In fact, the Supreme Court was never intended by the framers to wield the authority it now so freely asserts.
None other than Thomas Jefferson warned that the court was evolving into an unchecked “judicial oligarchy” and strongly urged an amendment which would more effectively reign in the court. As for Marbury vs Madison, Jefferson is quoted as having said “I have long wished for a proper aoccasion to have the gratuitous opinion in Marbury vs Madsion brought before the pulic, and denounced as not law.” He dubbed “judicial review” as a “dangerous doctrine”. He went on to say that “Iknow of o safe depsoitory of the ultimate powers of the society but the people themselves…as [they] are the true corrective of abuses of Constitutional power.”
The court’s more contemporary shift from “constitutional supremacy” to “judicial supremacy” would be anathema to the framers.
Finally, to peacefull and effectually check federal encroachment on state powers, Jefferson asserted that nullification is the “rightful remedey”, and James Madison was in agreement. Nullification is peaceful.
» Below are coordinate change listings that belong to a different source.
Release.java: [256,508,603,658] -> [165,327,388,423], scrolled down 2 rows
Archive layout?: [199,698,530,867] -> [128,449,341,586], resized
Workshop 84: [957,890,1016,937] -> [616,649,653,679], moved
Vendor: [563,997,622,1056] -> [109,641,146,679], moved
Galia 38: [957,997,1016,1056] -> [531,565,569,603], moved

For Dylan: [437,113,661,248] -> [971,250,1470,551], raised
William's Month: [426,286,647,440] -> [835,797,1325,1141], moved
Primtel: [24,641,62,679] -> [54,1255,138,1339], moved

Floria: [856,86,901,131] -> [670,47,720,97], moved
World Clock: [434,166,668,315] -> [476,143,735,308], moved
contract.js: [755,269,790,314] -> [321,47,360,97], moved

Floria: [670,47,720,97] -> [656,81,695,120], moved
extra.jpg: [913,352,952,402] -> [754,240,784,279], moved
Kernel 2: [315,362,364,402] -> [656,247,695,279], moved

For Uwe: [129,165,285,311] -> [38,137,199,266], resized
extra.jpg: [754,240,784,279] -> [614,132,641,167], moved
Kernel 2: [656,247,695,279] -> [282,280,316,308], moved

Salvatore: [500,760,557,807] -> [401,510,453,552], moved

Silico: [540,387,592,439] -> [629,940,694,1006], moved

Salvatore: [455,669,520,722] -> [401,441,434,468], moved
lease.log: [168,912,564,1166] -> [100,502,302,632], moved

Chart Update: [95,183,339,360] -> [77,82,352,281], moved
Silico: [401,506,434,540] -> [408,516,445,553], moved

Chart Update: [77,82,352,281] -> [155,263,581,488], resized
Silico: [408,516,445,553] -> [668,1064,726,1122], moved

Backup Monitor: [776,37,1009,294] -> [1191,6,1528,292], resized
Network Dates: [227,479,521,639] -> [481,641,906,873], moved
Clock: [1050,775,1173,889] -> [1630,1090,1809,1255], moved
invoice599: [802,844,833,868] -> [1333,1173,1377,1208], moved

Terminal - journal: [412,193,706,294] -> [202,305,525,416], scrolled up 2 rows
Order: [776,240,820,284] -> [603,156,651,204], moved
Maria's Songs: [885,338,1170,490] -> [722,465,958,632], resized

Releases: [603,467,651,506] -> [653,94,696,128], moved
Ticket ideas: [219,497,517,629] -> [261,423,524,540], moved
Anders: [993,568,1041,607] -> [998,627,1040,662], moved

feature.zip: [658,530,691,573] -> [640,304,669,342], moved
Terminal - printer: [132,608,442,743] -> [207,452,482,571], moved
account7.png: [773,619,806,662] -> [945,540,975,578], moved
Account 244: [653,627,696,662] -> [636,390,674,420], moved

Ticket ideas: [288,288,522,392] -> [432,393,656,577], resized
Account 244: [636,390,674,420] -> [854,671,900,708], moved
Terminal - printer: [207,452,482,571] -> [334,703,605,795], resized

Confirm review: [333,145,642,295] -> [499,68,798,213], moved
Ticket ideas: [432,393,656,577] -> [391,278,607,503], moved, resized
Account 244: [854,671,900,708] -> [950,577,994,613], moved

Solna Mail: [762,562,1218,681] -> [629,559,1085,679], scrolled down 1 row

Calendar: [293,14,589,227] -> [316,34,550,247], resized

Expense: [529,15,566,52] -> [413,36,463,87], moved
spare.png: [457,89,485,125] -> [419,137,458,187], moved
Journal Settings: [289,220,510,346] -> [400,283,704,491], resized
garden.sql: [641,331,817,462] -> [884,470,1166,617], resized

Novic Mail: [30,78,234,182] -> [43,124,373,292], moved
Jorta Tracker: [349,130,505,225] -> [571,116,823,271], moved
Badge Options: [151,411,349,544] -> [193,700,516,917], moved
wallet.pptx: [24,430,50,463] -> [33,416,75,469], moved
Secession may not be.
A “modest proposal” : Whereas the U.S. is the only developed country not to provide some form of universal health care, and whereas a workable universal health care system virtually demands that all who do, or plan to, participate must share costs. Therefore, such person or persons who do not wish to, and decline to, buy insurance thus declare in writing, certified by certified notary public and filed with the court, themselves (and their families, where that applies) ineligible without exception or recourse forever after to be examined by medical professionals or treated at public expense whether on the street, in emergency rooms or facilities, or other medical facilities receiving partial or total reimbursement for services. If said person or persons suffer emotional or physical pain, even unto death, such situations and conditions are not admissible for treatment or alleviation using the resources provided by a universal health care system. Neither shall any private insurer be obligated to issue health insurance coverage when there are pre-existing conditions, related either to themselves individually or to members of their family. Such persons, by declining to participate in universal health care system have, from that moment forward, voided their rights.